Per carità, Sabia non si è ancora liberato del tutto da un certo vestito di protesta e c’è comunque tanto di costruito nella sua proposta musicale. Ciononostante, si intravede una certa differenza rispetto ad altre uscite della stessa galassia: va bene il sorriso sulle labbra, va bene il tono spassionato di certi episodi, ma al fondo non è difficile scorgere la prosaica rassegnazione di chi ha capito che è tutto finto, che dietro la facciata scintillante c’è un muro decrepito che è sempre più difficile tenere su.
Dura 28 minuti e 8 secondi, “Antihype Superstar” (ci tengono a segnalarlo con precisione già dal comunicato stampa) e in questo lasso di tempo decostruisce il presente con rara lucidità. A partire da “Le vite degli altri”, che mette i Synth al servizio di una melodia agrodolce per sottolineare come il nostro spiare sui social network sia il riflesso di una consistenza che fatichiamo a trovare, fino al divertente manifesto di “Socialite”, che sembra scritta per raccontare i giorni del lockdown ma che, appunto, letta col senno di poi rivela una consapevolezza ancora più amara: i mesi di marzo e aprile hanno semplicemente esplicitato e ufficializzato quello che eravamo già diventati.

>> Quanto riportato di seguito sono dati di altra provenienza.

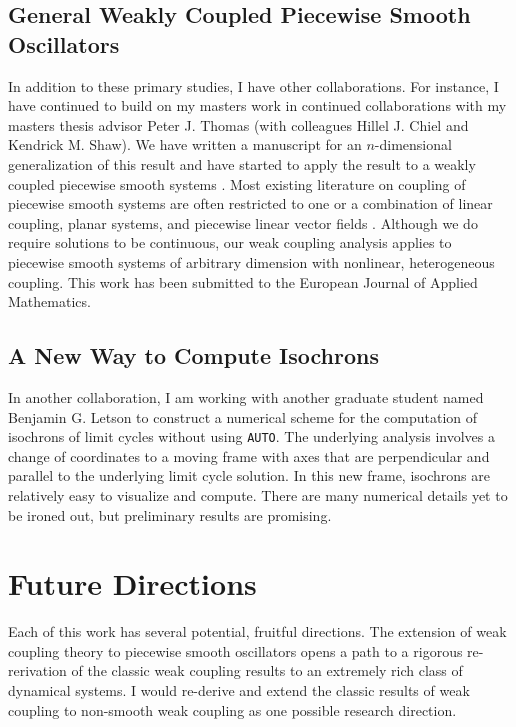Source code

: \documentclass[a4paper,11pt]{article}
\begin{document}
\subsection{General Weakly Coupled Piecewise Smooth Oscillators}
In addition to these primary studies, I have other collaborations. For instance, I have continued to build on my masters work in continued collaborations with my masters thesis advisor Peter J. Thomas (with colleagues Hillel J. Chiel and Kendrick M. Shaw). We have written a manuscript for an $n$-dimensional generalization of this result and have started to apply the result to a weakly coupled piecewise smooth systems \cite{park2016infinitesimal}. Most existing literature on coupling of piecewise smooth systems are often restricted to one or a combination of linear coupling, planar systems, and piecewise linear vector fields \cite{coombes2016synchrony,izhikevich2000phase,coombes2012nonsmooth}. Although we do require solutions to be continuous, our weak coupling analysis applies to piecewise smooth systems of arbitrary dimension with nonlinear, heterogeneous coupling. This work has been submitted to the European Journal of Applied Mathematics.

\subsection{A New Way to Compute Isochrons}
In another collaboration, I am working with another graduate student named Benjamin G. Letson to construct a numerical scheme for the computation of isochrons of limit cycles without using \texttt{AUTO}. The underlying analysis involves a change of coordinates to a moving frame with axes that are perpendicular and parallel to the underlying limit cycle solution. In this new frame, isochrons are relatively easy to visualize and compute. There are many numerical details yet to be ironed out, but preliminary results are promising.

\section{Future Directions}
Each of this work has several potential, fruitful directions. The extension of weak coupling theory to piecewise smooth oscillators opens a path to a rigorous re-rerivation of the classic weak coupling results to an extremely rich class of dynamical systems. I would re-derive and extend the classic results of weak coupling to non-smooth weak coupling as one possible research direction.
\end{document}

In mezzo, le dichiarazioni d’amore e i desideri di fuga di “Occhi d’oceano”, la maldicenza di “Cattivi pensieri”, la desolata mappa umana della propria regione in “Lezioni di geografia” ed altri stimolanti bagni di realtà, una realtà che potrà anche non piacere ma che in fin dei conti è l’unica che abbiamo e che funzionerebbe senza dubbio meglio senza tutti i tentativi di abbellirla che puntualmente inanelliamo.
Il tutto raccontato con un linguaggio semplice e perfettamente codificato come quello della Italo Disco (nella bio si fanno i nomi di Giorgio Moroder e Alan Sorrenti) che non perde tuttavia mai di vista la forma canzone, regalando un lotto di canzoni che sanno sempre toccare le corde giuste, nonostante l’eterogeneità delle atmosfere.

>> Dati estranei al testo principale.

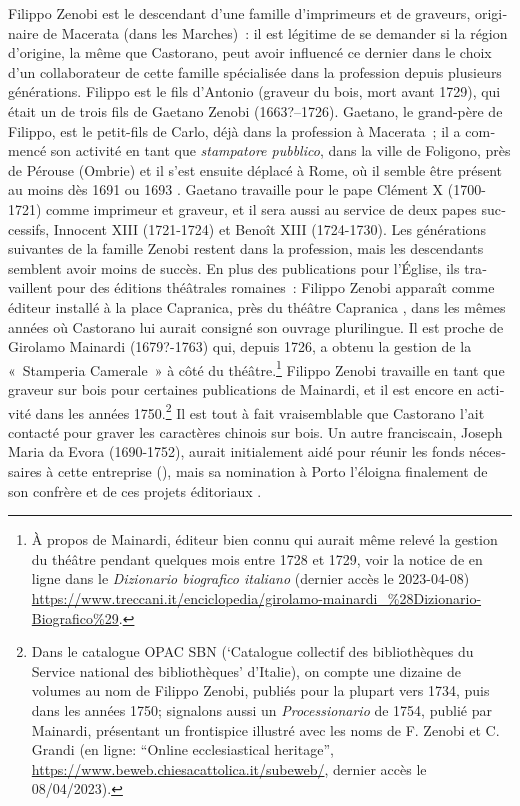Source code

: \documentclass[output=paper,colorlinks,citecolor=brown,arabicfont,chinesefont,booklanguage=french]{langscibook}
\begin{document}
\begin{otherlanguage}{french}
Filippo Zenobi est le descendant d’une famille d’imprimeurs et de graveurs, originaire de Macerata (dans les Marches)~: il est légitime de se demander si la région d'origine, la même que Castorano, peut avoir influencé ce dernier dans le choix d’un collaborateur de cette famille spécialisée dans la profession depuis plusieurs générations. Filippo est le fils d’Antonio (graveur du bois, mort avant 1729), qui était un de trois fils de Gaetano Zenobi (1663?--1726). Gaetano, le grand-père de Filippo, est le petit-fils de Carlo, déjà dans la profession à Macerata~; il a commencé son activité en tant que \emph{stampatore pubblico}, dans la ville de Foligono, près de Pérouse (Ombrie) et il s’est ensuite déplacé à Rome, où il semble être présent au moins dès 1691 ou 1693 \citep[3]{Marinellinodate}. Gaetano travaille pour le pape Clément X (1700-1721) comme imprimeur et graveur, et il sera aussi au service de deux papes successifs, Innocent XIII (1721-1724) et Benoît XIII (1724-1730). Les générations suivantes de la famille Zenobi restent dans la profession, mais les descendants semblent avoir moins de succès. En plus des publications pour l'Église, ils travaillent pour des éditions théâtrales romaines~:  Filippo Zenobi apparaît comme éditeur installé à la place Capranica, près du théâtre Capranica \citep[139--140]{FranchiSartori2002}, dans les mêmes années où Castorano lui aurait consigné son ouvrage plurilingue. Il est proche de Girolamo Mainardi (1679?-1763) qui, depuis 1726, a obtenu la gestion de la «~Stamperia Camerale~» à côté du théâtre.\footnote{À propos de Mainardi, éditeur bien connu qui aurait même relevé la gestion du théâtre pendant quelques mois entre 1728 et 1729, voir la notice de \citet{Franchi2006} en ligne dans le \emph{Dizionario biografico italiano} (dernier accès le 2023-04-08) \url{https://www.treccani.it/enciclopedia/girolamo-mainardi_\%28Dizionario-Biografico\%29}.} Filippo Zenobi travaille en tant que graveur sur bois pour certaines publications de Mainardi, et il est encore en activité dans les années 1750.\footnote{Dans le catalogue OPAC SBN (‘Catalogue collectif des bibliothèques du Service national des bibliothèques’ d’Italie), on compte une dizaine de volumes au nom de Filippo Zenobi, publiés pour la plupart vers 1734, puis dans les années 1750; signalons aussi un \emph{Processionario} de 1754, publié par Mainardi, présentant un frontispice illustré avec les noms de F. Zenobi et C. Grandi (en ligne: “Online ecclesiastical heritage”, \url{https://www.beweb.chiesacattolica.it/subeweb/}, dernier accès le 08/04/2023).}  Il est tout à fait vraisemblable que Castorano l’ait contacté pour graver les caractères chinois sur bois. Un autre franciscain, Joseph Maria da Evora (1690-1752), aurait initialement aidé pour réunir les fonds nécessaires à cette entreprise (\cites[9]{Franceschi2017}[96]{Civezza1879}), mais sa nomination à Porto l’éloigna finalement de son confrère et de ces projets éditoriaux \citep[179]{Li2017}.

\end{otherlanguage}
\end{document}
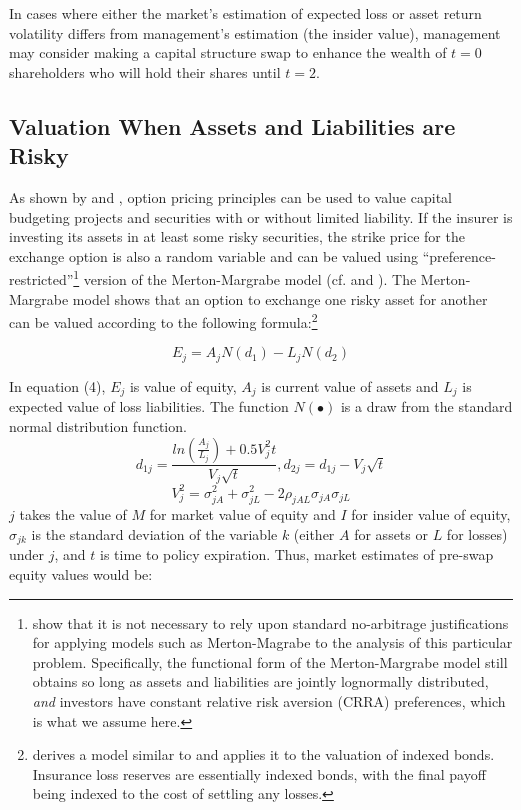 In cases where either the market's estimation of expected loss or asset return volatility differs from management's estimation (the insider value), management may consider making a capital structure swap to enhance the wealth of $t=0$ shareholders who will hold their shares until $t=2$.

\subsection{Valuation When Assets and Liabilities are Risky}

As shown by \citet{rubinstein1976a} and \citet{cox1979a}, 
option pricing principles
can be used to value capital budgeting projects and securities with or without limited liability. If the insurer is investing its assets in at least some risky securities, the strike price for the exchange option is also a random variable and can be valued using ``preference-restricted''\footnote{\citet{Stapleton1984} show that it is not necessary to rely upon standard no-arbitrage justifications for applying models such as Merton-Magrabe to the analysis of this particular problem. Specifically, the functional form of the Merton-Margrabe model still obtains so long as assets and liabilities are jointly lognormally distributed, \textit{and} investors have constant relative risk aversion (CRRA) preferences, which is what we assume here.} version of the Merton-Margrabe model (cf. \citet{merton1973a} and \citet{margrabe1978a}). The Merton-Margrabe model shows that an option to exchange one risky asset for another can be valued according to the following formula:\footnote{\citet{fischer1978a} derives a model similar to \citet{merton1973a} and applies it to the valuation of indexed bonds.  Insurance loss reserves are essentially indexed bonds, with the final payoff being indexed to the cost of settling any losses.} 

\begin{equation}\label{eqn:valuation}
E_j=A_j N\left(d_1 \right)-L_j N \left(d_2 \right)
\end{equation}

\noindent In equation (4), $E_j$ is value of equity, $A_j$ is current value of assets and $L_j$ is expected value of loss liabilities. The function $N \left(\bullet \right)$ is a draw from the standard normal distribution function.
\begin{displaymath}
d_{1j}=\frac{ln \left(\frac{A_j}{L_j} \right)+0.5 V_j^2 t}{V_j \sqrt{t}}, 
d_{2j}=d_{1j}-V_j \sqrt{t}
\end{displaymath}
\begin{displaymath}
V_j^2=\sigma_{jA}^2+\sigma_{jL}^2-2 \rho_{jAL}\sigma_{jA} \sigma_{jL}
\end{displaymath}
$j$ takes the value of $M$ for market value of equity and $I$ for insider value of equity, $\sigma_{jk}$ is the standard deviation of the variable $k$ (either $A$ for assets or $L$ for losses) under $j$, and $t$ is time to policy expiration. Thus, market estimates of pre-swap equity values would be:

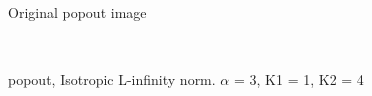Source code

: \begin{figure}
  \centering
     \\
  \caption{Original popout image}
  \label{fig:popout}
\end{figure}

\begin{figure}
  \centering
     \\
  \caption{popout, Isotropic L-infinity norm. $\alpha$ = 3, K1 = 1, K2 = 4}
  \label{fig:popout_LINF_a3_k11_k24}
\end{figure}


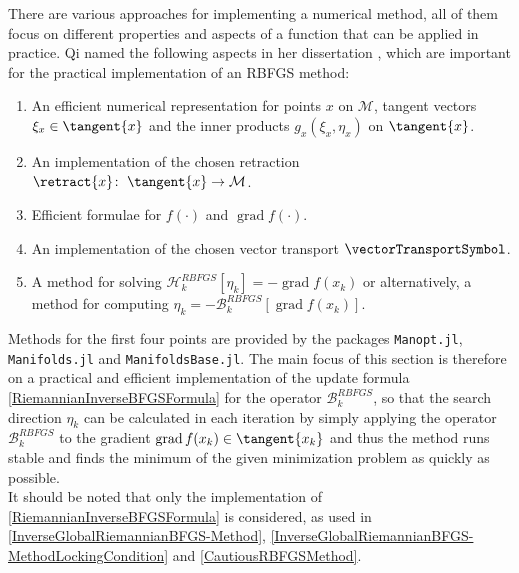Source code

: There are various approaches for implementing a numerical method, all of them focus on different properties and aspects of a function that can be applied in practice. Qi named the following aspects in her dissertation \cite{Qi:2011}, which are important for the practical implementation of an RBFGS method:
\begin{enumerate}
    \item An efficient numerical representation for points $x$ on $\mathcal{M}$, tangent vectors $\xi_x \in \tangent{x}$ and the inner products $g_x(\xi_x, \eta_x)$ on $\tangent{x}$.
    \item An implementation of the chosen retraction $\retract{x} \colon \; \tangent{x} \to \mathcal{M}$.
    \item Efficient formulae for $f(\cdot)$ and $\operatorname{grad} f(\cdot)$.
    \item An implementation of the chosen vector transport $\vectorTransportSymbol$.
    \item A method for solving $\mathcal{H}^{RBFGS}_{k} [\eta_k] = -\operatorname{grad} f(x_k)$ or alternatively, a method for computing $\eta_k = -\mathcal{B}^{RBFGS}_{k} [\operatorname{grad} f(x_k)]$. 
\end{enumerate}
Methods for the first four points are provided by the packages \lstinline!Manopt.jl!, \lstinline!Manifolds.jl! and \lstinline!ManifoldsBase.jl!. The main focus of this section is therefore on a practical and efficient implementation of the update formula \cref{RiemannianInverseBFGSFormula} for the operator $\mathcal{B}^{RBFGS}_{k}$, so that the search direction $\eta_k$ can be calculated in each iteration by simply applying the operator $\mathcal{B}^{RBFGS}_{k}$ to the gradient $\operatorname{grad} f(x_k) \in \tangent{x_k}$ and thus the method runs stable and finds the minimum of the given minimization problem as quickly as possible. \\
It should be noted that only the implementation of \cref{RiemannianInverseBFGSFormula} is considered, as used in \cref{InverseGlobalRiemannianBFGS-Method}, \cref{InverseGlobalRiemannianBFGS-MethodLockingCondition} and \cref{CautiousRBFGSMethod}.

Se infatti la produzione del sempre efficace Leonardo Lombardi valorizza l’aspetto da dance floor dell’album, non tutti gli episodi sono costruiti attorno alla cassa dritta, anzi. In realtà è strano perché tutta la prima parte appare incentrata sulle ballate, su episodi più malinconici, riflessivi e per niente immediati (in particolare “Le vite degli altri” e “Cattivi pensieri” rivelano il loro potenziale da classifica solo dopo ripetuti ascolti) che però, se pensiamo al concept di fondo, riescono a dare perfettamente forma alle intenzioni iniziali: cosa c’è di meglio, per essere “anti hype”, di utilizzare il linguaggio della Disco senza per questo voler far ballare?

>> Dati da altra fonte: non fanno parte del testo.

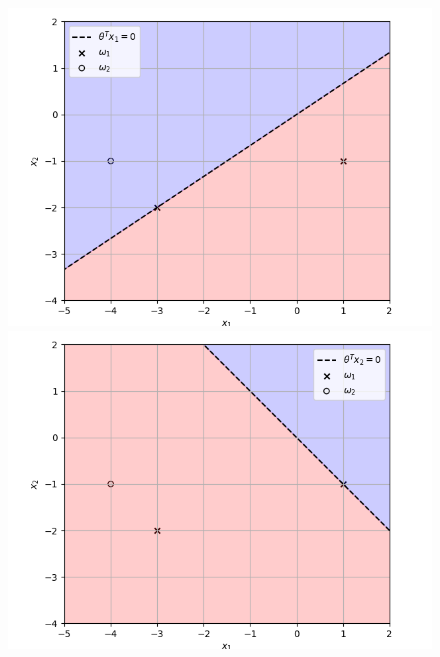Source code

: \documentclass[a4paper, 10pt, twoside]{article}
\begin{document}
\begin{enumerate}[a)]
          \begin{figure}[h]
              \centering
              \begin{minipage}[t]{0.32\textwidth}
                  \centering
                  \includegraphics[width=\textwidth]{graph6.png}
              \end{minipage}\hfill
              \begin{minipage}[t]{0.32\textwidth}
                  \centering
                  \includegraphics[width=\textwidth]{graph8.png}
              \end{minipage}\hfill
              \begin{minipage}[t]{0.32\textwidth}
                  \centering

\end{minipage}
\end{figure}
\end{enumerate}
\end{document}
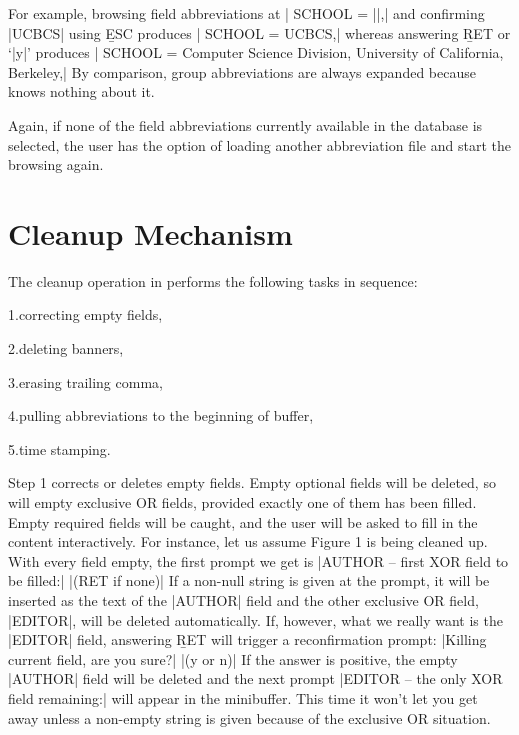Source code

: \noindent
For example, browsing field abbreviations at
\begindisplay
|    SCHOOL = {|\block|},|\cr
\enddisplay
and confirming |UCBCS| using {\b ESC} produces
\begindisplay
|    SCHOOL = UCBCS,|\cr
\enddisplay
whereas answering {\b RET} or `|y|' produces
\begindisplay
|    SCHOOL = {Computer Science Division, University of California, Berkeley},|\cr
\enddisplay
By comparison, group abbreviations are always expanded
because {\BibTeX} knows nothing about it.

Again, if none of the field abbreviations currently available
in the database is selected, the user has the option of
loading another abbreviation file and start the browsing again.

\chapter{Cleanup Mechanism}

\noindent
The cleanup operation in {\BM} performs the following tasks in sequence:
\item{1.}{correcting empty fields,}
\item{2.}{deleting banners,}
\item{3.}{erasing trailing comma,}
\item{4.}{pulling abbreviations to the beginning of buffer,}
\item{5.}{time stamping.}  

Step 1 corrects or deletes empty fields.  Empty optional fields will 
be deleted, so will empty exclusive OR fields, provided exactly one
of them has been filled.  Empty required fields will be caught,
and the user will be asked to fill in the content interactively.
For instance, let us assume Figure 1 is being cleaned up.
With every field empty, the first prompt we get is
\begindisplay
|AUTHOR -- first XOR field to be filled:| |(RET if none)| \block\cr
\enddisplay
If a non-null string is given at the prompt, it will be inserted as
the text of the |AUTHOR| field and the other exclusive OR field, |EDITOR|,
will be deleted automatically.  If, however, what we really want is the
|EDITOR| field, answering {\b RET} will trigger a reconfirmation prompt:
\begindisplay
|Killing current field, are you sure?| |(y or n)|\cr
\enddisplay
If the answer is positive, the empty |AUTHOR| field will be deleted and the
next prompt
\begindisplay
|EDITOR -- the only XOR field remaining:| \block\cr
\enddisplay
will appear in the minibuffer.
This time it won't let you get away unless a non-empty string
is given because of the exclusive OR situation.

Dal quinto brano in avanti, tuttavia, si cambia registro. Giusto il tempo di fare i conti con il lato “Electro Crooner” del nostro, ed ecco che “Ascolta e ripeti in silenzio”, coi suoi echi Funk RnB, ci scaraventa di botto nella parte Up Tempo del lavoro. E qui, lasciatemelo dire, viene fuori davvero il grande talento di Angelo nello scrivere canzoni: le successive “Effetto Domino”, “Socialite” e “Antihype Superstar” sono davvero irresistibili, melodie killer e ritmi da perderci la testa, perfetti come tormentoni estivi se non fosse che l’estate è finita e che questi, oltre a far ballare, inducono a riflessioni che forse non tutti sarebbero disposti ad accettare di buon grado.
Comunque sia, La Clinica Dischi ha nuovamente fatto centro. In attesa dell’esordio di Svegliaginevra e di vedere se la partecipazione ad X Factor di cmqmartina darà i frutti che questa artista senza dubbio si merita, aggiungiamo Sabia alla lista, già piuttosto lunga, delle meraviglie della piccola etichetta ligure. In attesa di vedere anche lui sui palchi, circostanze permettendo.